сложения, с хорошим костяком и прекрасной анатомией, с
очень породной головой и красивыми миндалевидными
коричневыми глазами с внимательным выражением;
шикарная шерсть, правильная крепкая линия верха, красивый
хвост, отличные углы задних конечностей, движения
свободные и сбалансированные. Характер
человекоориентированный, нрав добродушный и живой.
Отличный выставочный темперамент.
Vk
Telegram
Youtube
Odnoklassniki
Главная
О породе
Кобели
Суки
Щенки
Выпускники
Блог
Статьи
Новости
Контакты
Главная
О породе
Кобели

▶ **Aim of the task**:
Copy the text of the records line for line, with no changes.

▶ **Solution for this task**:
сложения, с хорошим костяком и прекрасной анатомией, с
очень породной головой и красивыми миндалевидными
коричневыми глазами с внимательным выражением;
шикарная шерсть, правильная крепкая линия верха, красивый
хвост, отличные углы задних конечностей, движения
свободные и сбалансированные. Характер
человекоориентированный, нрав добродушный и живой.
Отличный выставочный темперамент.
Vk
Telegram
Youtube
Odnoklassniki
Главная
О породе
Кобели
Суки
Щенки
Выпускники
Блог
Статьи
Новости
Контакты
Главная
О породе
Кобели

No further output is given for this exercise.